Each line in the material below must be transcribed exactly; no picture belongs in the copy.

* * * *

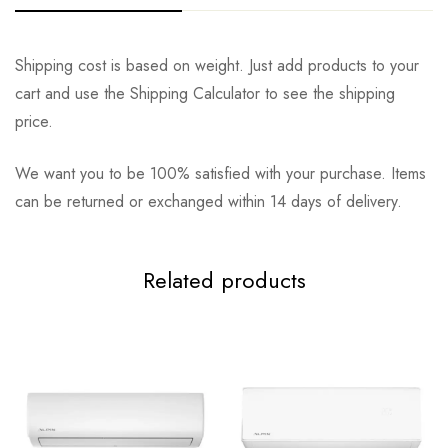
Shipping cost is based on weight. Just add products to your
cart and use the Shipping Calculator to see the shipping
price.
We want you to be 100% satisfied with your purchase. Items
can be returned or exchanged within 14 days of delivery.
Related products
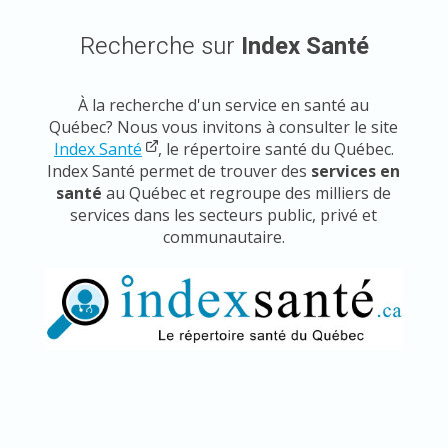
Recherche sur
Index Santé
À la recherche d'un service en santé au
Québec? Nous vous invitons à consulter le site
Index Santé
, le répertoire santé du Québec.
Index Santé permet de trouver des
services en
santé
au Québec et regroupe des milliers de
services dans les secteurs public, privé et
communautaire.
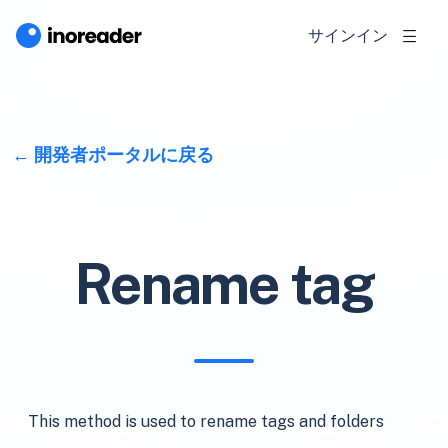
サインイン
開発者ポータルに戻る
Rename tag
This method is used to rename tags and folders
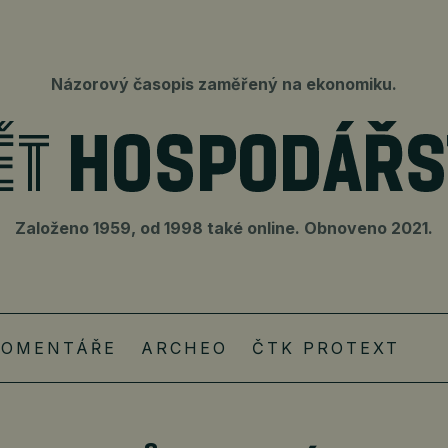
Názorový časopis zaměřený na ekonomiku.
Založeno 1959, od 1998 také online. Obnoveno 2021.
KOMENTÁŘE
ARCHEO
ČTK PROTEXT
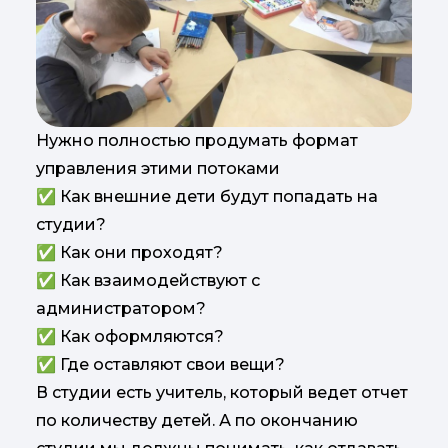
Нужно полностью продумать формат
управления этими потоками
✅ Как внешние дети будут попадать на
студии?
✅ Как они проходят?
✅ Как взаимодействуют с
администратором?
✅ Как оформляются?
✅ Где оставляют свои вещи?
В студии есть учитель, который ведет отчет
по количеству детей. А по окончанию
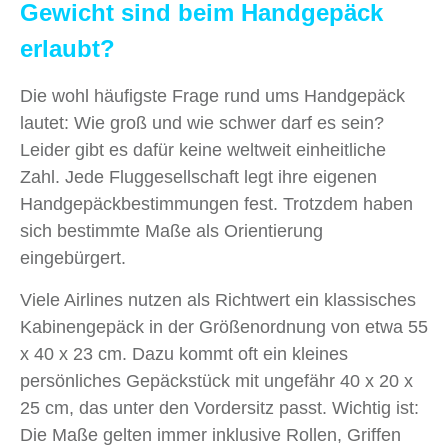
Gewicht sind beim Handgepäck
erlaubt?
Die wohl häufigste Frage rund ums Handgepäck
lautet: Wie groß und wie schwer darf es sein?
Leider gibt es dafür keine weltweit einheitliche
Zahl. Jede Fluggesellschaft legt ihre eigenen
Handgepäckbestimmungen fest. Trotzdem haben
sich bestimmte Maße als Orientierung
eingebürgert.
Viele Airlines nutzen als Richtwert ein klassisches
Kabinengepäck in der Größenordnung von etwa 55
x 40 x 23 cm. Dazu kommt oft ein kleines
persönliches Gepäckstück mit ungefähr 40 x 20 x
25 cm, das unter den Vordersitz passt. Wichtig ist:
Die Maße gelten immer inklusive Rollen, Griffen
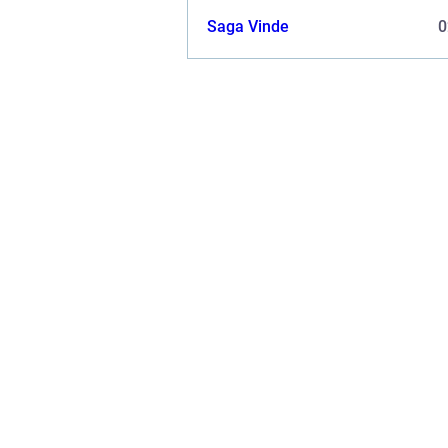
Saga Vinde
0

* * * *

__Exercise answer__.
Shipping cost is based on weight. Just add products to your
cart and use the Shipping Calculator to see the shipping
price.
We want you to be 100% satisfied with your purchase. Items
can be returned or exchanged within 14 days of delivery.
Related products
Recherche sur
Index Santé
À la recherche d'un service en santé au
Québec? Nous vous invitons à consulter le site
Index Santé
, le répertoire santé du Québec.
Index Santé permet de trouver des
services en
santé
au Québec et regroupe des milliers de
services dans les secteurs public, privé et
communautaire.
サインイン
開発者ポータルに戻る
Rename tag
This method is used to rename tags and folders
Názorový časopis zaměřený na ekonomiku.
Založeno 1959, od 1998 také online. Obnoveno 2021.
KOMENTÁŘE
ARCHEO
ČTK PROTEXT
Нужно полностью продумать формат
управления этими потоками
✅ Как внешние дети будут попадать на
студии?
✅ Как они проходят?
✅ Как взаимодействуют с
администратором?
✅ Как оформляются?
✅ Где оставляют свои вещи?
В студии есть учитель, который ведет отчет
по количеству детей. А по окончанию
Gewicht sind beim Handgepäck
erlaubt?
Die wohl häufigste Frage rund ums Handgepäck
lautet: Wie groß und wie schwer darf es sein?
Leider gibt es dafür keine weltweit einheitliche
Zahl. Jede Fluggesellschaft legt ihre eigenen
Handgepäckbestimmungen fest. Trotzdem haben
sich bestimmte Maße als Orientierung
eingebürgert.
Viele Airlines nutzen als Richtwert ein klassisches
Kabinengepäck in der Größenordnung von etwa 55
x 40 x 23 cm. Dazu kommt oft ein kleines
persönliches Gepäckstück mit ungefähr 40 x 20 x
25 cm, das unter den Vordersitz passt. Wichtig ist:
Die Maße gelten immer inklusive Rollen, Griffen
Saga Vinde
0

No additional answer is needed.